## Assignment
Output, word for word, the span of lines that starts at the one containing "champs obligatoires sont indiqués avec" and ends at the last line of the records.

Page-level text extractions
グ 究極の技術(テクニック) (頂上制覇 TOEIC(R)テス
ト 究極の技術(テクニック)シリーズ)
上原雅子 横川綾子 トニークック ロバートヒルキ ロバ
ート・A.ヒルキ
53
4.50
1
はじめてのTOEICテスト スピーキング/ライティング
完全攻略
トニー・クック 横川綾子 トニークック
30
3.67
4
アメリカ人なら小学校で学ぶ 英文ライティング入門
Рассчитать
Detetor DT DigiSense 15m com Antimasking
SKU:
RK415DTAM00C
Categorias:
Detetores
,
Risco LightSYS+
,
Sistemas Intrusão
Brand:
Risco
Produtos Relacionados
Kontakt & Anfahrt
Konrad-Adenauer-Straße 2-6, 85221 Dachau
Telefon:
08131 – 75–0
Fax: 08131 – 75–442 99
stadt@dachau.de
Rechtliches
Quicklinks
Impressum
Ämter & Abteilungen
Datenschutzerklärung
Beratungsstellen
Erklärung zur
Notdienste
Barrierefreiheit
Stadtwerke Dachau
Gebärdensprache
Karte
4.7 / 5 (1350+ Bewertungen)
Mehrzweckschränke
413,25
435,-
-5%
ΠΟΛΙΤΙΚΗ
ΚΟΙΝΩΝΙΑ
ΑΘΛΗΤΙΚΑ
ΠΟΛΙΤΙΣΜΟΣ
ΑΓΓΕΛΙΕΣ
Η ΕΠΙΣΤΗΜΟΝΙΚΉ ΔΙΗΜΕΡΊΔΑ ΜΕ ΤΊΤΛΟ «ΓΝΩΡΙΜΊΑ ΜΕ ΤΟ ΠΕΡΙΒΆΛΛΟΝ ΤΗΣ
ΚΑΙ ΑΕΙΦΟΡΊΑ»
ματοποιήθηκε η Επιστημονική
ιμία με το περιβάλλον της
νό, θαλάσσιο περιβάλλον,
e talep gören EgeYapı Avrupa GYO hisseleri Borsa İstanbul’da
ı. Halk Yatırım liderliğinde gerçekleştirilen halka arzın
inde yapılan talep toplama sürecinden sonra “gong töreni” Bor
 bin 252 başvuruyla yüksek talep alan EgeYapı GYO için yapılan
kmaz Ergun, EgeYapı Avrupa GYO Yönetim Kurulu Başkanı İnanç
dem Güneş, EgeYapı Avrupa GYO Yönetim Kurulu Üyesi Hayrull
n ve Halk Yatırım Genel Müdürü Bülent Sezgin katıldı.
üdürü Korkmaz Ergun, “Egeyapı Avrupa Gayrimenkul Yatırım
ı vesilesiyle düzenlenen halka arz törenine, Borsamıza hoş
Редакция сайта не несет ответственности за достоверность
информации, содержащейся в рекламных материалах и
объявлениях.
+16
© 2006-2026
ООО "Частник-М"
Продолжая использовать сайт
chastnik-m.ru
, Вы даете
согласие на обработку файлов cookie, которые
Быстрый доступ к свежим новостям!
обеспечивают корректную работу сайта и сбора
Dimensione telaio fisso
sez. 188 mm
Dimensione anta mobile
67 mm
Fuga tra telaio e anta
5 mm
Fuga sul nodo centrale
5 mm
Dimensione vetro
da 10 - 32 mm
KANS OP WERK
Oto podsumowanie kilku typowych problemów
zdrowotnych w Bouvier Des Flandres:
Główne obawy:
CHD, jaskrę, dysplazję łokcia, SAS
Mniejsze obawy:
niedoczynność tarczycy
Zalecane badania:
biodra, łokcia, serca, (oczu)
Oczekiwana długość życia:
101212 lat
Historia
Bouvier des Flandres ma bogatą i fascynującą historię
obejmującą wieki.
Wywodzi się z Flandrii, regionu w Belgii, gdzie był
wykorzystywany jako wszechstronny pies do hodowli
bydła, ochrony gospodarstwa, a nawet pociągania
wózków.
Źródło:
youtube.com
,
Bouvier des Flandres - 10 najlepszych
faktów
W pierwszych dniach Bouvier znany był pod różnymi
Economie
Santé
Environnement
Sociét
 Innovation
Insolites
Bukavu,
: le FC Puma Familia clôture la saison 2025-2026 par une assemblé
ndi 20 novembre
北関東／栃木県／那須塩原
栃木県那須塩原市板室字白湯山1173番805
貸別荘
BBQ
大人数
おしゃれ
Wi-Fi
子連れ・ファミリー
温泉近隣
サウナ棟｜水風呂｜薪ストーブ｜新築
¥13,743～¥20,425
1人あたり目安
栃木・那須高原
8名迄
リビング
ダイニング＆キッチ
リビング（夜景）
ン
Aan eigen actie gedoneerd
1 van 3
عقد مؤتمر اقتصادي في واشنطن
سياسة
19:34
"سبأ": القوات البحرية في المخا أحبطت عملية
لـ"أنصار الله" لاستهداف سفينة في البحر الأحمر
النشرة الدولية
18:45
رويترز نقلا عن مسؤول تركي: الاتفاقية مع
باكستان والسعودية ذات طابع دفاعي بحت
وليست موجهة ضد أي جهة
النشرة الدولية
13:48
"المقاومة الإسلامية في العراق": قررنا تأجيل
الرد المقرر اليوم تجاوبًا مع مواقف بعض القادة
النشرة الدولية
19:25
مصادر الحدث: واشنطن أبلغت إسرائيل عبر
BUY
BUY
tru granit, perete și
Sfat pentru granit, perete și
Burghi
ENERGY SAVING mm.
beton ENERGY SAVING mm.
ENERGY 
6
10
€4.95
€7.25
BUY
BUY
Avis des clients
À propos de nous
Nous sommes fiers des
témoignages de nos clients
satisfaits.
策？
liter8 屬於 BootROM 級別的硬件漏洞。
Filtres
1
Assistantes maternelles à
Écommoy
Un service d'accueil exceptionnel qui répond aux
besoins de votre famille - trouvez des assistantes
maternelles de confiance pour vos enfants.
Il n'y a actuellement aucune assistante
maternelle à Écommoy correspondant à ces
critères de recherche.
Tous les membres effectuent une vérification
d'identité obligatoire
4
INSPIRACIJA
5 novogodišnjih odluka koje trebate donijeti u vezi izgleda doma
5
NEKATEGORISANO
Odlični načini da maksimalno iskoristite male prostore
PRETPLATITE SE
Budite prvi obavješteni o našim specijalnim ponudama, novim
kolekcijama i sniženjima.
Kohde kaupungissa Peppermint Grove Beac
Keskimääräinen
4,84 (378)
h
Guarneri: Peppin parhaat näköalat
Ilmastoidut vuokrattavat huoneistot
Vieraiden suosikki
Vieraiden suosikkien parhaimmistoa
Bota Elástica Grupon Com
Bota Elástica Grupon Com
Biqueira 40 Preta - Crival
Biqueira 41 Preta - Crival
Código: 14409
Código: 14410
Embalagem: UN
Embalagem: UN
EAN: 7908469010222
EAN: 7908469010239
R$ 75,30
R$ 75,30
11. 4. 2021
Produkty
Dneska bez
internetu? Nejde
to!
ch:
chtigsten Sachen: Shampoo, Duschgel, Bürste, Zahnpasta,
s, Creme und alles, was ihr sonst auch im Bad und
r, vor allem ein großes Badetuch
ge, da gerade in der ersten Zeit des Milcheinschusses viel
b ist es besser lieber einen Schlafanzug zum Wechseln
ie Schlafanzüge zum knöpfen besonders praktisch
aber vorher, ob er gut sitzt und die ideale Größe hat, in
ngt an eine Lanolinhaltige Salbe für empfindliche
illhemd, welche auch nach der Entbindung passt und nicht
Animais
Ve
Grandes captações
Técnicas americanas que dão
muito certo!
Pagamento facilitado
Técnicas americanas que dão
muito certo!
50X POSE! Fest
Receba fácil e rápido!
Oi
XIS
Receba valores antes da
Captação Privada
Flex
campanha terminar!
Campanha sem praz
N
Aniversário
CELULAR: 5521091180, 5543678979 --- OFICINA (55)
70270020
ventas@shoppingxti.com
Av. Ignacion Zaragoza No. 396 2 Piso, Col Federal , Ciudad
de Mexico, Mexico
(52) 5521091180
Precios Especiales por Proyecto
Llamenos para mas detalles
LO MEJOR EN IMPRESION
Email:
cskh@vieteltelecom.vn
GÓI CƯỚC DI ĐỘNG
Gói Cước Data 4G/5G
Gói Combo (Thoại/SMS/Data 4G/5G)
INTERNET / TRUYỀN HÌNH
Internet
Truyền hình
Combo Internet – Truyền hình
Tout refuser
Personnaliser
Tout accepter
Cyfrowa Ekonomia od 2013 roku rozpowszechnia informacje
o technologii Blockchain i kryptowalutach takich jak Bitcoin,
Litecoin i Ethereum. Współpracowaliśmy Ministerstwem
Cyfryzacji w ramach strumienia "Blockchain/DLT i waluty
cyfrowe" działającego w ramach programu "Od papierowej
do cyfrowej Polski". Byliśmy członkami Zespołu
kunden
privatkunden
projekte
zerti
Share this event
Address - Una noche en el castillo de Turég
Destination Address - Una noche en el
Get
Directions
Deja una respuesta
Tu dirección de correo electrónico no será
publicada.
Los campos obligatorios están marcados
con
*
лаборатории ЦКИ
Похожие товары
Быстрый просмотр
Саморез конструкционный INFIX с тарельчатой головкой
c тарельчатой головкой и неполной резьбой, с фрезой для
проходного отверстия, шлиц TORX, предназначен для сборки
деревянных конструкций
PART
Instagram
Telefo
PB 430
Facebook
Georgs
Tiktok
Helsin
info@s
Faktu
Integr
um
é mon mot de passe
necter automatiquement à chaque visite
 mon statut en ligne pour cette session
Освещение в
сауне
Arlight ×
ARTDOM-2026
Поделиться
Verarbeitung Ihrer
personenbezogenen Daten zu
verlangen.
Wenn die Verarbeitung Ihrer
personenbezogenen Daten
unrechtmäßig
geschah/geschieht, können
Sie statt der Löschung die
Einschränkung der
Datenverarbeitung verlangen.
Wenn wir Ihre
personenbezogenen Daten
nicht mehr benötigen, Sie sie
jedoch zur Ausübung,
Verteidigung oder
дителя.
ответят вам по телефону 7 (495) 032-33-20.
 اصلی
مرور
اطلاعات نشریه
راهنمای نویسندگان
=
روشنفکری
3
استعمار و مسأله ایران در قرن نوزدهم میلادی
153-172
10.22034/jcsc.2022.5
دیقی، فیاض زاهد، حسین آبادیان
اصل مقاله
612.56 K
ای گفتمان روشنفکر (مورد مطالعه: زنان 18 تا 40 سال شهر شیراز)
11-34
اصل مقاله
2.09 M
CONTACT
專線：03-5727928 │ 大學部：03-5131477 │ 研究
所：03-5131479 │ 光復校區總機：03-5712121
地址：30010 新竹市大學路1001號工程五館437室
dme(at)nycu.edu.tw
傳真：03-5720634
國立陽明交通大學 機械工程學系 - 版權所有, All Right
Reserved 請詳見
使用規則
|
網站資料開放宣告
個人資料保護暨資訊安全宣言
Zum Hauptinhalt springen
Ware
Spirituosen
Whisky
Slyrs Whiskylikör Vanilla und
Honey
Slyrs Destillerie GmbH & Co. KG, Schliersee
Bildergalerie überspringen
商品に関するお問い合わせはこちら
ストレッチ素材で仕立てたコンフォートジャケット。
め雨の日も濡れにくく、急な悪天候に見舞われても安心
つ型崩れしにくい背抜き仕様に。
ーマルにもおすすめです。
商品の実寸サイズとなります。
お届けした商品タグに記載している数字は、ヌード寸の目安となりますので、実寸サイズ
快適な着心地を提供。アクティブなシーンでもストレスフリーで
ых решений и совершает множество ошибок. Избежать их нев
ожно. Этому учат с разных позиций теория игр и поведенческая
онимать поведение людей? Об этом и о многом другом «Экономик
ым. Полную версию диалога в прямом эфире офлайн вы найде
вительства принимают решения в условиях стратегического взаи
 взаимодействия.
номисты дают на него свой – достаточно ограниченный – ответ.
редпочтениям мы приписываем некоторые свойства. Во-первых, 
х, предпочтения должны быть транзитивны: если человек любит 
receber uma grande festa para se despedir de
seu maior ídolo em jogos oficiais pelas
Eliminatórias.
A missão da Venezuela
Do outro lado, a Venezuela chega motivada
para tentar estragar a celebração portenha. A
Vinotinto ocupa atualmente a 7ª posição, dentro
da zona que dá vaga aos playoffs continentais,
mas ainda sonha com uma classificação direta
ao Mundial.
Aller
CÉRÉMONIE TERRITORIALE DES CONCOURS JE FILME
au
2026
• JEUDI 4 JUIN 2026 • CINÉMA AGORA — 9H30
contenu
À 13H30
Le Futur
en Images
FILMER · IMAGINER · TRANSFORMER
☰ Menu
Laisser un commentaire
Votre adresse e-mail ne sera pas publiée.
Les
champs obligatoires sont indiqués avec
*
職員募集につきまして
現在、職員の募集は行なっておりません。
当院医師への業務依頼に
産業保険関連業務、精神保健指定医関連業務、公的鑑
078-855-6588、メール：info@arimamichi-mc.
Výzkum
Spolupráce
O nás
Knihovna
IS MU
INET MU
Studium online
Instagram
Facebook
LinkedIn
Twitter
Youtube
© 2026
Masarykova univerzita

## Finished task
champs obligatoires sont indiqués avec
*
職員募集につきまして
現在、職員の募集は行なっておりません。
当院医師への業務依頼に
産業保険関連業務、精神保健指定医関連業務、公的鑑
078-855-6588、メール：info@arimamichi-mc.
Výzkum
Spolupráce
O nás
Knihovna
IS MU
INET MU
Studium online
Instagram
Facebook
LinkedIn
Twitter
Youtube
© 2026
Masarykova univerzita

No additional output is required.